Abstract 225: Electronic Cigarettes Induced Exacerbation of Atherosclerosis: Contribution of MicroRNA-21

Abstract

Smoking is the foremost cause of preventable disease and pre-mature deaths. Although the rates of smoking have declined in the recent past, advent of electronic cigarettes (e-cig) pose new challenges. E-cig are extremely popular in youth and usage of e-cig has increased by 9-fold in the youth between 2011 and 2015. E-cig are battery-operated devices used for the delivery of aerosolized nicotine. Unlike conventional cigarettes, e-cig have lower levels of carcinogens. However, aerosolization of e-liquids generates reactive chemicals such as acrolein, which has adverse effects on cardiovascular health.

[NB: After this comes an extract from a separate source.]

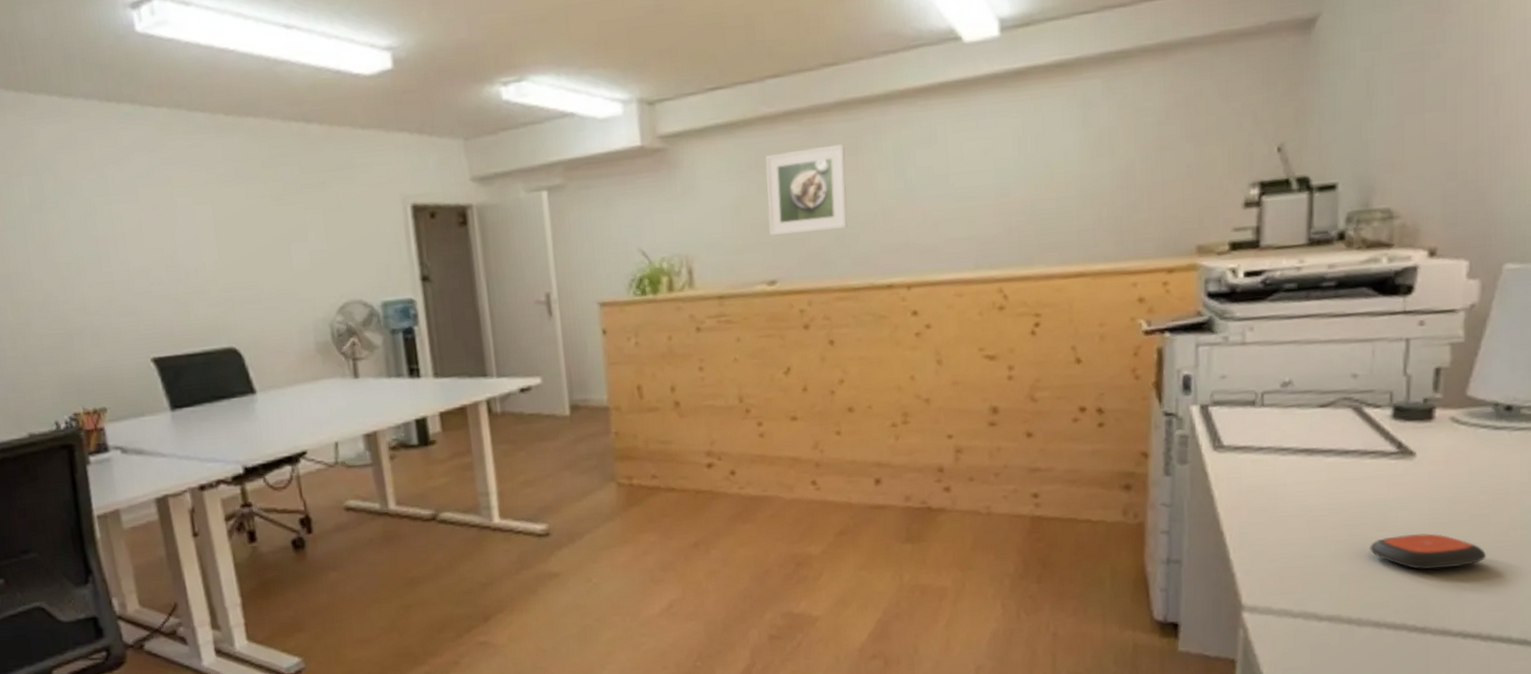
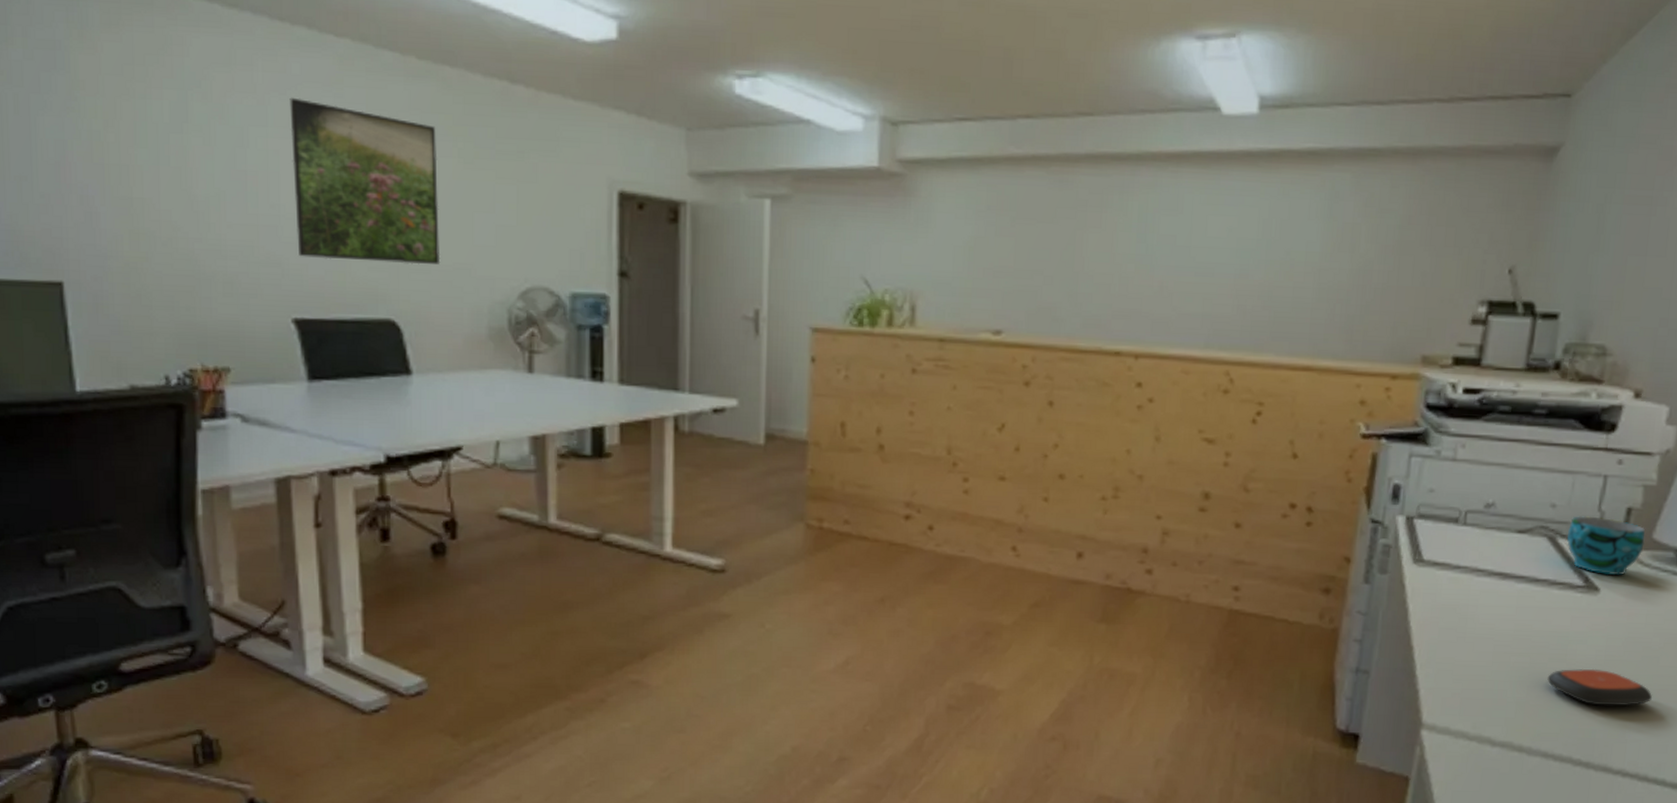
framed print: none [124,166,268,304] -> present [289,97,441,265]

To examine the effect of e-cig on atherosclerosis we exposed 8-week old apoE-KO mice (maintained on Western diet) to filtered air or e-cig (36 mg/ml nicotine aerosolized in glycerol/propylene glycol, 50/50, v/v) for 12 weeks (3 h/day; 7 days a week). Our data show that exposure to e-cig increased the aortic lesion area by 24% (P<0.05), without affecting plasma cholesterol (e-cig 1088±61 vs air 1102±61 mg/dL) and triglyceride (e-cig 95±9 vs air 77±5 mg/dL). Exposure to e-cig also increased the expression of micro RNA-21 (miR-21) in the aorta by 26% (P<0.05). In situ hybridization assay showed that miR-21 co-localizes with macrophages in atherosclerotic plaques. In vitro , e-cig constituents acrolein and nicotine induced the expression of miR-21 by 1.8-2.0 fold, in bone marrow derived macrophages. Similarly, 4,hydroxynonenal (HNE) generated by acrolein and nicotine induced reactive oxygen species (ROS) formation by 1.3-fold, and increased the expression of miR-21 in macrophages by 2-fold. Exposure to e-cig also activated matrix metalloproteinases (MMPs) in atherosclerotic plaques. Acrolein activated MMPs ex vivo in atherosclerotic plaques, and increased the secretion of MMP-9 from macrophages. Acrolein-induced ROS formation and MMP-9 secretion was prevented by free radical scavengers. Moreover, we also observed that HNE-induced macrophage apoptosis was significantly increased by miR-21 deficiency. This process was mediated by the activation of both, intrinsic and extrinsic pathways of apoptosis. Collectively, these data suggest miR-21 prevents e-cig-induced atherogenesis by inhibiting inflammatory and apoptotic pathways in macrophages.